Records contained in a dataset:
● ● ● ● ● ● ●
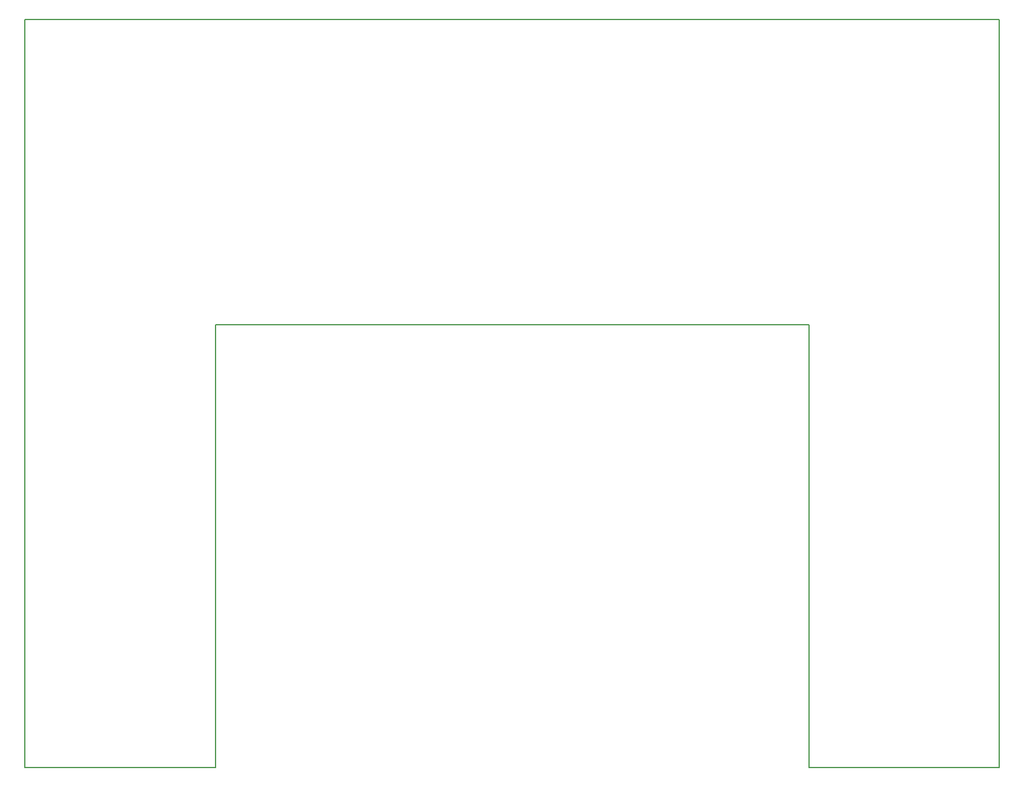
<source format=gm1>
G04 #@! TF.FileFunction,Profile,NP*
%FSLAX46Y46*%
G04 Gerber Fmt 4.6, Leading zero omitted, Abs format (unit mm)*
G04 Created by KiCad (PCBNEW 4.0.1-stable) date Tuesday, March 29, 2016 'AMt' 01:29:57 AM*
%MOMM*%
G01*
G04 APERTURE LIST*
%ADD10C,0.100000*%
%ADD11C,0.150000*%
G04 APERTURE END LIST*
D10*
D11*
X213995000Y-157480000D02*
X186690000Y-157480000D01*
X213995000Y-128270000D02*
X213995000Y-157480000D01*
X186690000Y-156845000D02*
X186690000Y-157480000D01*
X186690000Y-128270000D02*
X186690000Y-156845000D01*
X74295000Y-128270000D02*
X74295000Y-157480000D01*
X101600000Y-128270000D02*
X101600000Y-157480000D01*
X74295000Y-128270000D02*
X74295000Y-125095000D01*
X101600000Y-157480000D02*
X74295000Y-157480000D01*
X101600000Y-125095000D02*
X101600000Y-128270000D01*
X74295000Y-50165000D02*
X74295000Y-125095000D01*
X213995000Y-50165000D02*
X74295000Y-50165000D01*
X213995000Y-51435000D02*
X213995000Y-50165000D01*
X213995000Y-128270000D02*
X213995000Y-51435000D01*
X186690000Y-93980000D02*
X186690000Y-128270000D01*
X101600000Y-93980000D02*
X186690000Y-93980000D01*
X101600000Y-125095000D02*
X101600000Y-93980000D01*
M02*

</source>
● ● ● ● ● ● ●
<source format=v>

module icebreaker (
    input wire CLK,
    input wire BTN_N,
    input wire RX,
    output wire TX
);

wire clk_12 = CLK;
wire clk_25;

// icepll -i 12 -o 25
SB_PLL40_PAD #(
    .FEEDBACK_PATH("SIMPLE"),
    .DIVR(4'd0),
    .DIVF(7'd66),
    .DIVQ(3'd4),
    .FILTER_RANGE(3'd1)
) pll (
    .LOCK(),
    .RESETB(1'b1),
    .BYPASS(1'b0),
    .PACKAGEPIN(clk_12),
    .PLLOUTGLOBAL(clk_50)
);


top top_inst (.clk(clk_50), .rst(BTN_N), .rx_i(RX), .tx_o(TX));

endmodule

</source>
● ● ● ● ● ● ●
WHAT TO DO: Once you find the line with "X213995000Y-157480000D02*" above, print it and every line after it up to and including the line with "X74295000Y-50165000D02*", exactly as written and nothing else.

SOLUTION TO THE PROBLEM:
X213995000Y-157480000D02*
X186690000Y-157480000D01*
X213995000Y-128270000D02*
X213995000Y-157480000D01*
X186690000Y-156845000D02*
X186690000Y-157480000D01*
X186690000Y-128270000D02*
X186690000Y-156845000D01*
X74295000Y-128270000D02*
X74295000Y-157480000D01*
X101600000Y-128270000D02*
X101600000Y-157480000D01*
X74295000Y-128270000D02*
X74295000Y-125095000D01*
X101600000Y-157480000D02*
X74295000Y-157480000D01*
X101600000Y-125095000D02*
X101600000Y-128270000D01*
X74295000Y-50165000D02*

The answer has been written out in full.